French left claims Senate win in poll blow for Sarkozy
France's left-wing opposition won an historic victory in senatorial elections Sunday, in a blow to centre-right leader President Nicolas Sarkozy seven months before he is to seek re-election.
The Socialist Party announced that, with its Communist and Green allies, it had won enough seats to take control of the upper house for the first time in modern French history, and its leaders were in buoyant mood.

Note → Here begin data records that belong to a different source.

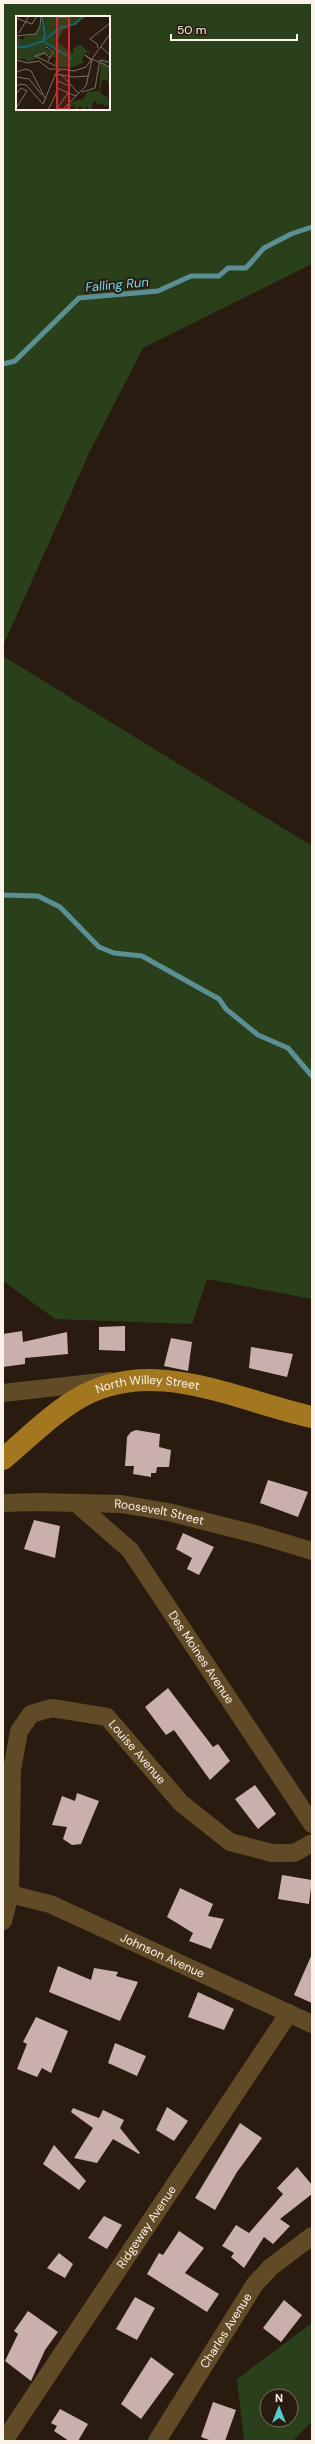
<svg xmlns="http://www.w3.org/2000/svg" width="315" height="2444" font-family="'DM Sans',sans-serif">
	<rect width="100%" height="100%" fill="#291b0f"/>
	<path fill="#2a401b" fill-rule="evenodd" d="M3,3h309v261l-169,84 -54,105 -86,193zM17,17h92v92h-92z
		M3,656l309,190v453l-105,-20 -15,45 -137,-5 -52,-38z
		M312,2323v98l-19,20h-49l-7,-62zM267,2396h24v24h-24z"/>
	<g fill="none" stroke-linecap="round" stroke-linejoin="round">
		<path stroke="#5b8f94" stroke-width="5" d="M3,364l12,-3 64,-63 79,-7 33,-15h28l9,-8h18l18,-20 27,-14 21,-7
			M3,895l35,1 22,11 39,40 15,6 28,3 77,43 7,10 32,26 30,13 24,28"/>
	</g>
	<path fill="#c9b0ac" d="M125,1326v25l-26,-1v-23z
		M22,1331l1,11 44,-10 1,22 -43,4v6l-22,3v-33z
		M171,1338l21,4 -4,29 -24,-5z
		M251,1347l42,7 -6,23 -38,-9z
		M136,1430l24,4 -1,13 12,3 -2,17h-12l-1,6h-5v4l-18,-3 1,-8h-9l1,-13 1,-16 4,-5z
		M268,1480l40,12 -10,25 -38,-14z
		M34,1520l26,6 -5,32 -31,-9z
		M183,1533l31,14 -15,28 -12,-6 5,-11 -16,-9z
		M168,1688l45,59 5,-3 12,17 -20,19 -36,-50 -8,5 -21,-28z
		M255,1785l21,29 -18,15 -23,-30z
		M77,1793l22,8 -18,43 -9,1 -9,-6 4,-12 -15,-2 10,-29 13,5z
		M282,1875l30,5 -3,24 -31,-5z
		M180,1888l33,16 -5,12 16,3 -13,30 -22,-8 4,-8 -26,-16z
		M312,1954v49l-18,-8z
		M58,1966l33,14 3,-12 24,4 -2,4 22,6 -18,39 -71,-29z
		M198,1992l36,17 -10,21 -36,-13z
		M36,2017l32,14 -17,42 -9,-5 -5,9 -20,-8 10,-25 -4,-2z
		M115,2043l31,13 -9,20 -29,-13z
		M167,2107l21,14 -14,20 -18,-11z
		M73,2108l26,10 4,-8 21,10 -4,8 20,25 -1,1 -26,-15 -16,24 -23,-5 19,-30 -22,-16z
		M240,2123l22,15 -25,34 -22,38 -20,-12z
		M54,2145l32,36 -7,9 -36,-26z
		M297,2167l15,18v9l-32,25 10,7 -17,18 -9,-7 -20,31 -13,-11 3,-4 -12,-7 14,-21 13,8 34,-39 -6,-6z
		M104,2216l18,9 -15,24 -19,-11z
		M179,2231l25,17 -19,25 34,21 -12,18 -60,-38 12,-21 4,2z
		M59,2253l14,11 -8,14 -18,-10z
		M135,2297l20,11 -18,32 -21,-11z
		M284,2300l18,15 -21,27 -18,-14z
		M28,2311l30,21 -13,18 -14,31 -26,-20 13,-27 -4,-3z
		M151,2357l23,17 -33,45 -20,-15z
		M213,2402l23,8 -11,31h-13l-11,-4z
		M60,2409l28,15 -10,17h-9l-15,-10 3,-5 -6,-3z"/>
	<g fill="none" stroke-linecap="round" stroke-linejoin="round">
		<g stroke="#614b27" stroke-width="18">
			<path d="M3,1393l107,-12"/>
			<path id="s1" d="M3,1503l33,-1 85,2 47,8 91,23 53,16"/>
			<path id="s2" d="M77,1504l53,46 182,274"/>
			<path id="s3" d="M10,1894l40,10 262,120"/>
			<path id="s4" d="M3,1921l7,-27 2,-124 7,-39 12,-17 21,-6 55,9 74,86 49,39 42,11h22l18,-10"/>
			<path id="s5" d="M4,2441l285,-428"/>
			<path id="s6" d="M157,2441l98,-157 16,-17 41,-31"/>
		</g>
		<path stroke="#a3771f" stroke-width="22" id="s7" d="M3,1459c23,-19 46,-43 71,-58 76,-48 160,-1 238,16"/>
	</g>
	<g text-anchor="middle" stroke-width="4" stroke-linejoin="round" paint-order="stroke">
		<g font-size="12" fill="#fbf2ea" stroke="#291b0f">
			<text dy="4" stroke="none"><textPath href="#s7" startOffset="169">North Willey Street</textPath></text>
			<text dy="4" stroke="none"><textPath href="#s1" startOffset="157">Roosevelt Street</textPath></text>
			<text dy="4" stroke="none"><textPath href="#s2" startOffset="199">Des Moines Avenue</textPath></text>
			<text dy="4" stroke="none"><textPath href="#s4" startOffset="336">Louise Avenue</textPath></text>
			<text dy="4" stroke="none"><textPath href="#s3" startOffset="165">Johnson Avenue</textPath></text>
			<text dy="4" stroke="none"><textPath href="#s5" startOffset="257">Ridgeway Avenue</textPath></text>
			<text dy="4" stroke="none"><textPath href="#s6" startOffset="130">Charles Avenue</textPath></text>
		</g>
		<g font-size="13" font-style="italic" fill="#70ddef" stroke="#291b0f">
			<text transform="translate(117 284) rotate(-5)" y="5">Falling Run</text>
		</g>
	</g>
	<g transform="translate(16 16)">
		<rect width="94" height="94" fill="#291b0f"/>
		<path d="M27,0h45l-25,14 -6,12 16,12v-5l7,-5 12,11 -6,-3 -4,8 2,2 -10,5h-15l-5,-4 2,-5 -4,-1 1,-7 -5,-4 -5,2 8,3 -1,5 -4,-3 -17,9 -4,-3h-9v-23l7,4 1,-3 12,-3 5,-9h4zM85,45l9,2 -5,1 5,4 -2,7 2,12 -3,-7h-5l-2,13 7,4 3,8 -6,1 -2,-3 -4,2 -4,-5 -3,10h-3l-1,-5 -2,5 -5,-4 -5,4v-6l-9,5v-3l6,-4 11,-3 4,-7 12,-1z" fill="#2a401b"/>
		<path fill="none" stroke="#16646f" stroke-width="2" d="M26,1l3,17 -2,6M28,24l16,-12 15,-4 8,-8M27,25l29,18M0,31h10l17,-6"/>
		<path fill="none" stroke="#7d7167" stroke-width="1" d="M0,2l13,5M13,7l3,1 5,-8M3,17l10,-17M0,20l20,-2 4,-8 1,-10M85,31l9,8M29,32l2,-1 6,5 -5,9M82,32l-1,-4 -7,-5 20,-16M34,42l-5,-5 -10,3 21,10M75,43l-6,-4 6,5M76,43l18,8M0,44l12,3 11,-2 10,8h12M0,56l10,-3 5,2 14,27M40,58l17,3 15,-1M45,58l18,20M0,61l13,2 13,16M0,71l4,-3 6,1 17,19 13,-31 6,-4 12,2 12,-4 24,-33M41,72l19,8M66,76l13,-4 5,-28 10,2M0,78l5,-6 6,3 -11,17M32,94l8,-16 2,-13 11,5M40,94l12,-17M46,94l24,-24 6,-26M80,94h14"/>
		<path fill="#d62828" fill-opacity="0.15" stroke="#d62828" stroke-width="2" d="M41,1h12v92h-12z"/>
		<rect width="94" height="94" fill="none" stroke="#fbf2ea" stroke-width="2"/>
	</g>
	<rect width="315" height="2444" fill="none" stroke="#fbf2ea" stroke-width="8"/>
	<g transform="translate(279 2408)"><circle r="19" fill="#291b0f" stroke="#7d7167"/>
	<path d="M0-3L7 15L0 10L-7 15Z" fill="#51ccd2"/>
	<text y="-6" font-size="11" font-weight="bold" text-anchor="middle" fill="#fbf2ea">N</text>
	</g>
	<path d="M171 34v6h126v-6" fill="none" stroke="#fbf2ea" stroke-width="2"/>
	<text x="177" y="34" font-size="12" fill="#fbf2ea" stroke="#291b0f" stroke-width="3" paint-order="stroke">50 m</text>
</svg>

"The left has for the first time managed to win a handover," declared the Socialists' leader in the Senate and thus the probable next speaker of the house, Jean-Pierre Bel, as poll results trickled in from across France.
Green leader Cecil Duflot, national secretary of Europe-Ecologie Les Verts (EELV), described the vote as a "historic moment in the Fifth Republic" and as a victory for her movement, which added to its own seat count.
Right-wing parties have controlled the Senate since the Fifth Republic was founded by General Charles de Gaulle in 1958, and any flip to the left would break the momentum of Sarkozy's unannounced re-election campaign.
The Senate is not chosen by universal suffrage but by a "super-electorate" of elected officials -- around 72,000 mayors, local and regional councillors, voting for figures on the basis of regional lists.
Around half the seats in the 348-strong house were up for grabs in the poll, and the left needed to add only 22 more seats to win a majority.
With many centrists, independents and non-party figures in the upper house, it might be a few days before the exact division of forces becomes clear.
The outgoing speaker, UMP stalwart Gerard Larcher, said before the vote that he was confident of maintaining at least a six- to 12-seat margin to win re-election to his post on October 1 when the new chamber meets.
But Bel now expects to gather enough votes to unseat him.
The right did not initially admit defeat, with results still coming in, but the mood in Sarkozy's camp was decidedly more sombre.
Budget Minister Valerie Pecresse said she regretted the result and said she was "sad" for Larcher and his team.
Claude Goasguen, a UMP lawmaker from Paris, admitted his party had had a bad day in the capital. "We have to take on board the consequences quickly," he said, calling for a root-and-branch renewal of the Paris party.
And the mood in the country appeared to have already had direct political consequences, with Pecresse confirming the threshold for top rate income tax might be brought lower.
The Senate vote has no direct bearing on next April's presidential poll, which will be open to all French voters and conducted over two rounds, the second a head-to-head run-off between the best placed candidates.
But defeat is an ill omen for Sarkozy, whose party is already nervous about his low poll ratings and the ongoing economic and financial crisis.
Sarkozy has attempted to play on his foreign policy credentials as the current leader of the G8 and G20 great power blocs and the main foreign champion of the Libyan revolution that toppled Moamer Kadhafi.
But whatever glory he may have picked up on the international stage has been drowned out at home by the implication of his closest allies in a series of high-level corruption and party-funding scandals.
Meanwhile, unemployment remains high and France's financial sector has found itself under attack on the markets, where traders fear its banks are overexposed to risky Greek and Italian debts.